[Web interface edit records]
====================
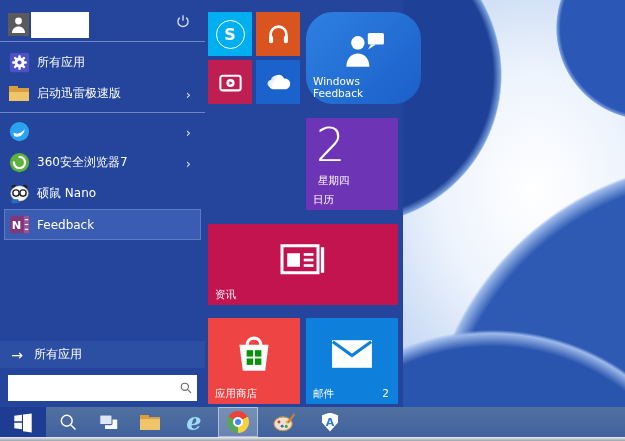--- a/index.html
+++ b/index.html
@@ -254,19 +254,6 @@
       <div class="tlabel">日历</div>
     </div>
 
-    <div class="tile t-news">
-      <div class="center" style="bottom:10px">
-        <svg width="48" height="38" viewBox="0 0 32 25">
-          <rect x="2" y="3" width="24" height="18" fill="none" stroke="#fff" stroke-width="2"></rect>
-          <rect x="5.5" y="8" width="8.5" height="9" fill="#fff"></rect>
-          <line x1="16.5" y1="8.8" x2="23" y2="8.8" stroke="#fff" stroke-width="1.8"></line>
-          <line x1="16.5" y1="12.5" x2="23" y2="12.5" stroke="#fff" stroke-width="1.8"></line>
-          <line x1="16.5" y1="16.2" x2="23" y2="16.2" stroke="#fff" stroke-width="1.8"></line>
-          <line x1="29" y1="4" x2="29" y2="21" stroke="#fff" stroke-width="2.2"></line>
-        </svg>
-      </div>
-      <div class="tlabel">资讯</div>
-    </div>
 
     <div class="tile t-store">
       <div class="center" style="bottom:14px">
====================
#### AIM OF THE TASK:
Each line that contains the string "bottom" should be copied from the data above.

#### REPLY TO THE EXERCISE:
-      <div class="center" style="bottom:10px">
       <div class="center" style="bottom:14px">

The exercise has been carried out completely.